(Exercise input begins)

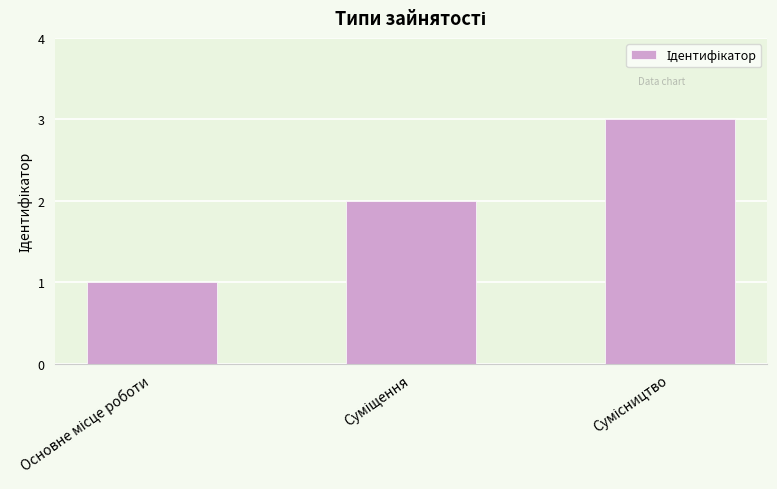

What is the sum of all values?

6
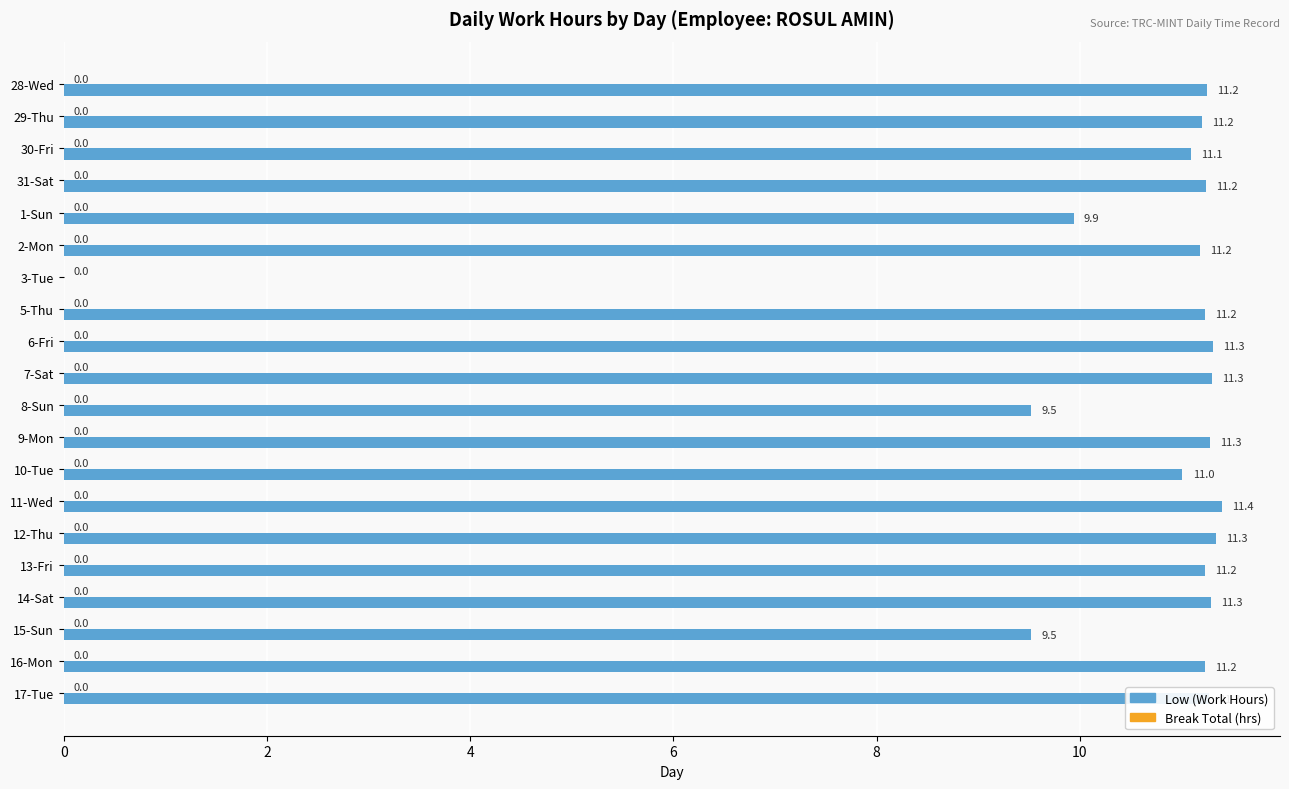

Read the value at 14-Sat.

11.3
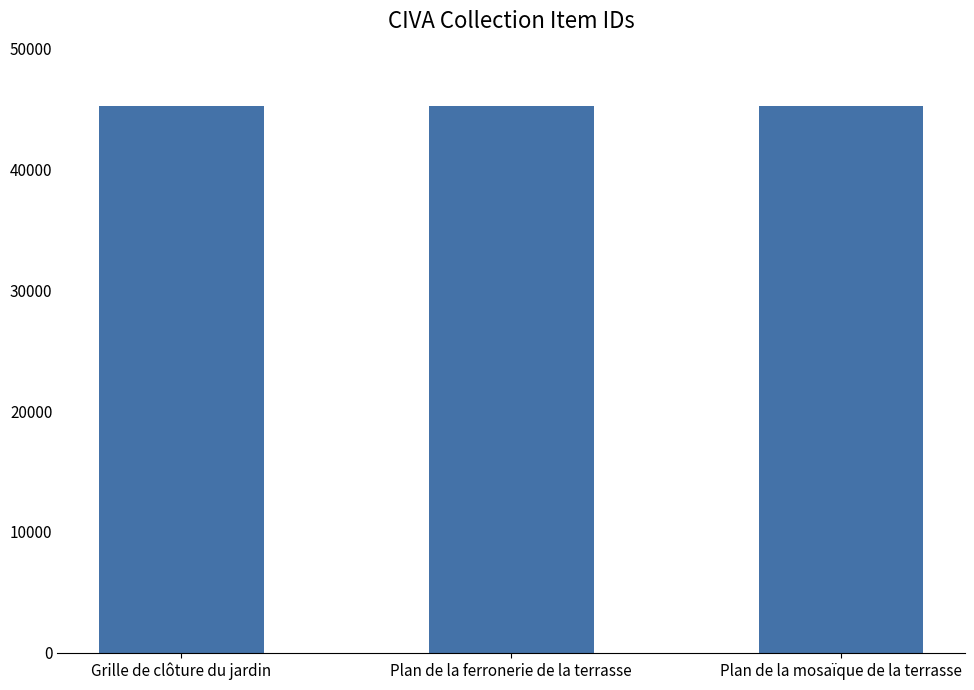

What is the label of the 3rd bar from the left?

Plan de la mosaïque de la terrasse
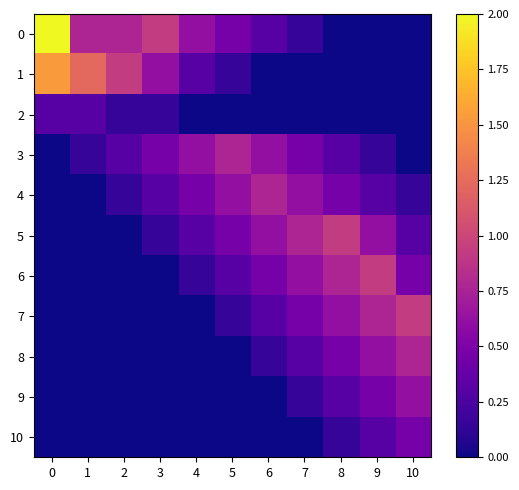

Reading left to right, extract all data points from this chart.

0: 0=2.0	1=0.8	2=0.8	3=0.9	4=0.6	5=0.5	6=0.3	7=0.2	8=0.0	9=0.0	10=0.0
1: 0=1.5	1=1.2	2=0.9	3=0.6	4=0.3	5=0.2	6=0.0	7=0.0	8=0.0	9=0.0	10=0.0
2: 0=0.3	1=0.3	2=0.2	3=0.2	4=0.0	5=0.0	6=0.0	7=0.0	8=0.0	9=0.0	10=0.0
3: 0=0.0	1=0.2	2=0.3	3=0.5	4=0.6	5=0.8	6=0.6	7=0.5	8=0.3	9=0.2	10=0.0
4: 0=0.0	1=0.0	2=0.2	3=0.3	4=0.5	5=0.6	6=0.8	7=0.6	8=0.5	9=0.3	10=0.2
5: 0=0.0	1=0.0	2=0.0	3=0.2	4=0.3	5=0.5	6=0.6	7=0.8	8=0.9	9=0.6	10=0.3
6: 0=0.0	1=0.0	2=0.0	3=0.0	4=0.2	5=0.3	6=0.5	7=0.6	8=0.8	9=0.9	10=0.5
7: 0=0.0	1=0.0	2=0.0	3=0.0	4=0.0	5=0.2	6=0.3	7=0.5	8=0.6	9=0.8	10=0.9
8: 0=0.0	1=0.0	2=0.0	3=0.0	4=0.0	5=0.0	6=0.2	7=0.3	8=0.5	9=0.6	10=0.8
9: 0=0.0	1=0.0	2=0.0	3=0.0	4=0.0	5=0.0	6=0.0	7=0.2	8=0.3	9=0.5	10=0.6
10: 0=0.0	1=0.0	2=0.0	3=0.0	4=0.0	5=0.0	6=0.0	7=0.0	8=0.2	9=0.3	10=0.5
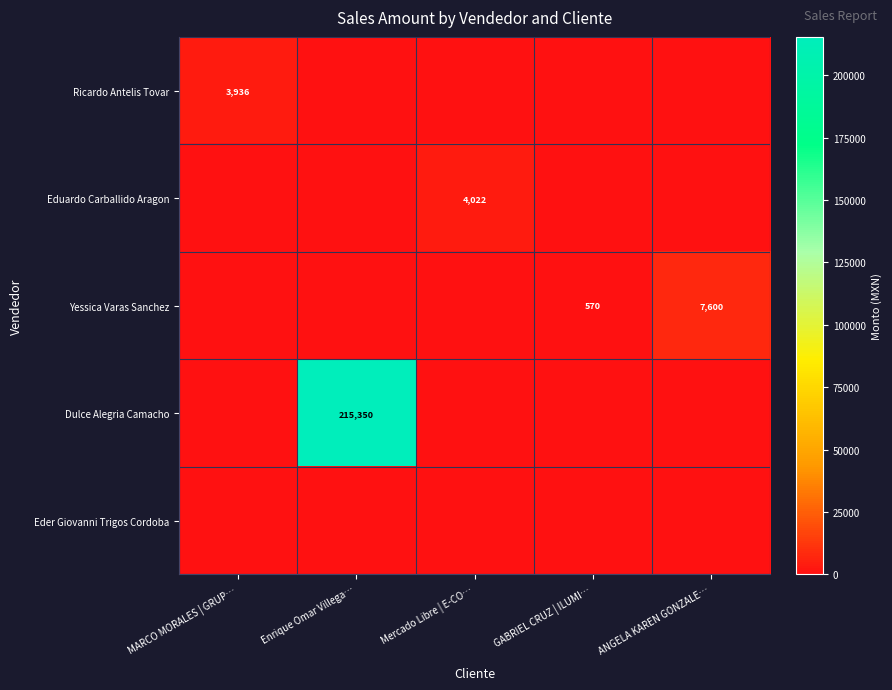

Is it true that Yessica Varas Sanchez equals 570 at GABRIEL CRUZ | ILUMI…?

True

(Exercise input ends)

■ Exercise goal ■
Repeat the rows word for word, from the start of the rows up to and including the line with "Reading left to right, extract". Omit the pictures from your answer.

■ Written response ■
What is the sum of all values?

6

Read the value at 14-Sat.

11.3

What is the label of the 3rd bar from the left?

Plan de la mosaïque de la terrasse

Reading left to right, extract all data points from this chart.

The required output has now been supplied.